### WHAT THE EXERCISE ASKS
Pictures aside, repeat every entry exactly.

- - - - -

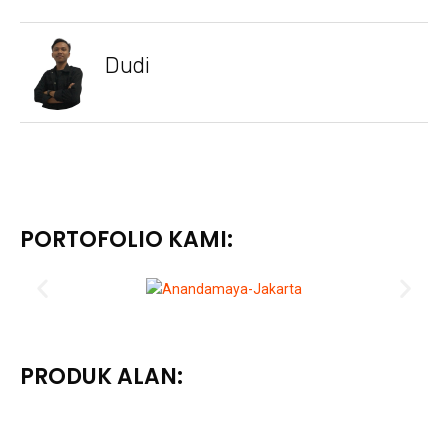
Dudi
PORTOFOLIO KAMI:
PRODUK ALAN:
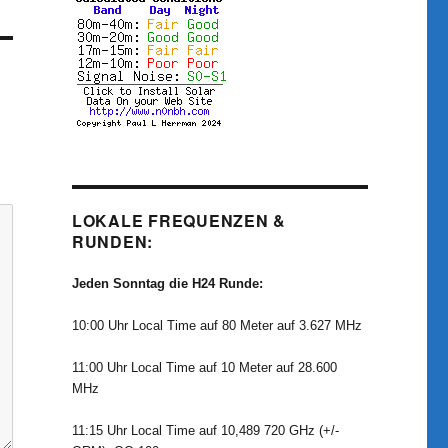
LOKALE FREQUENZEN &
RUNDEN:
Jeden Sonntag die H24 Runde:
10:00 Uhr Local Time auf 80 Meter auf 3.627 MHz
11:00 Uhr Local Time auf 10 Meter auf 28.600
MHz
11:15 Uhr Local Time auf 10,489 720 GHz (+/-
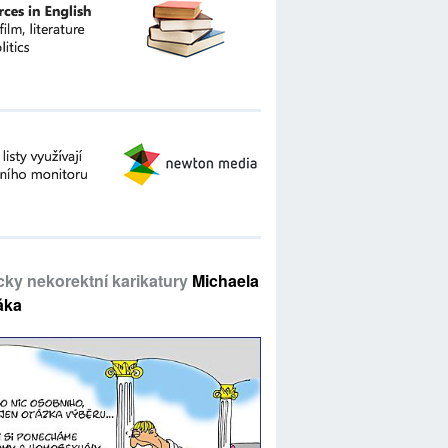
icky nekorektní karikatury
Michaela
áka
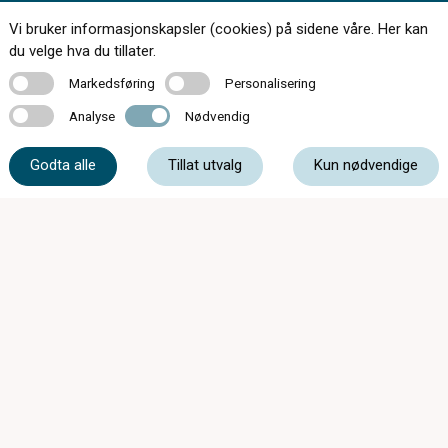
Vi bruker informasjonskapsler (cookies) på sidene våre. Her kan
Kontakt oss
du velge hva du tillater.
Markedsføring
Personalisering
Markedsføring
Personalisering
Analyse
Nødvendig
Analyse
Nødvendig
55 33 89 80
Godta alle
Tillat utvalg
Kun nødvendige
strandgaten@oyeoptikk.no
Strandgaten 3, 5013 Bergen
Mandag - Onsdag
09:00 - 17:00
Torsdag
09:00 - 19:00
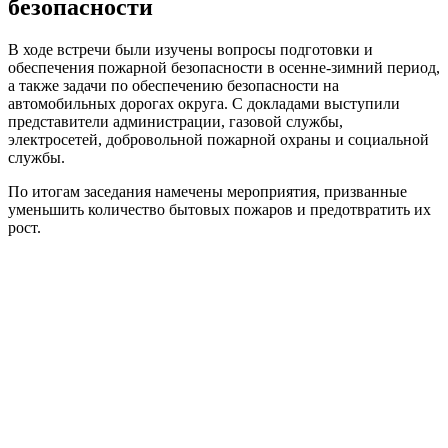
безопасности
В ходе встречи были изучены вопросы подготовки и
обеспечения пожарной безопасности в осенне-зимний период,
а также задачи по обеспечению безопасности на
автомобильных дорогах округа. С докладами выступили
представители администрации, газовой службы,
электросетей, добровольной пожарной охраны и социальной
службы.
По итогам заседания намечены мероприятия, призванные
уменьшить количество бытовых пожаров и предотвратить их
рост.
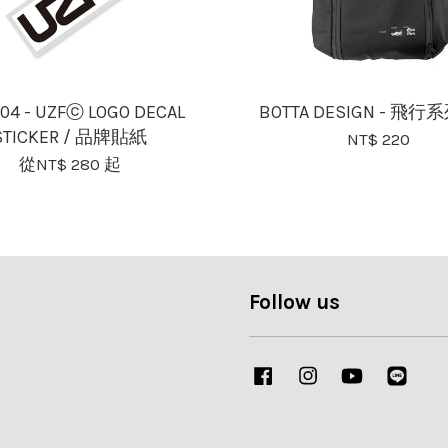
/04 - UZFⓒ LOGO DECAL
BOTTA DESIGN - 飛
STICKER / 品牌貼紙
NT$ 220
從
NT$ 280
起
Follow us
Facebook
Instagram
YouTube
Line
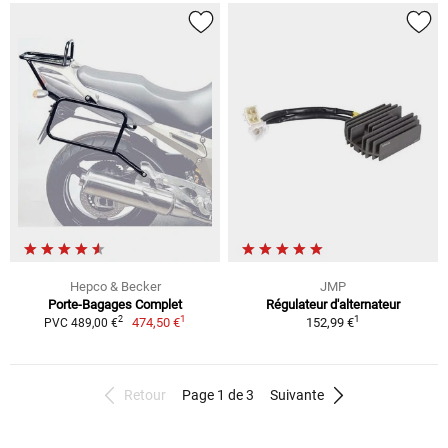
Hepco & Becker
JMP
Porte-Bagages Complet
Régulateur d'alternateur
1
1
2
474,50 €
152,99 €
PVC 489,00 €
Retour
Page 1 de 3
Suivante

- - - - -

### REPLY
Dudi
PORTOFOLIO KAMI:
PRODUK ALAN:
LOKALE FREQUENZEN &
RUNDEN:
Jeden Sonntag die H24 Runde:
10:00 Uhr Local Time auf 80 Meter auf 3.627 MHz
11:00 Uhr Local Time auf 10 Meter auf 28.600
MHz
11:15 Uhr Local Time auf 10,489 720 GHz (+/-
icky nekorektní karikatury
Michaela
áka
Vi bruker informasjonskapsler (cookies) på sidene våre. Her kan
Kontakt oss
du velge hva du tillater.
Markedsføring
Personalisering
Markedsføring
Personalisering
Analyse
Nødvendig
Analyse
Nødvendig
55 33 89 80
Godta alle
Tillat utvalg
Kun nødvendige
strandgaten@oyeoptikk.no
Strandgaten 3, 5013 Bergen
Mandag - Onsdag
09:00 - 17:00
Torsdag
09:00 - 19:00
безопасности
В ходе встречи были изучены вопросы подготовки и
обеспечения пожарной безопасности в осенне-зимний период,
а также задачи по обеспечению безопасности на
автомобильных дорогах округа. С докладами выступили
представители администрации, газовой службы,
электросетей, добровольной пожарной охраны и социальной
службы.
По итогам заседания намечены мероприятия, призванные
уменьшить количество бытовых пожаров и предотвратить их
рост.
/04 - UZFⓒ LOGO DECAL
BOTTA DESIGN - 飛
STICKER / 品牌貼紙
NT$ 220
從
NT$ 280
起
Follow us
Facebook
Instagram
YouTube
Line
Hepco & Becker
JMP
Porte-Bagages Complet
Régulateur d'alternateur
1
1
2
474,50 €
152,99 €
PVC 489,00 €
Retour
Page 1 de 3
Suivante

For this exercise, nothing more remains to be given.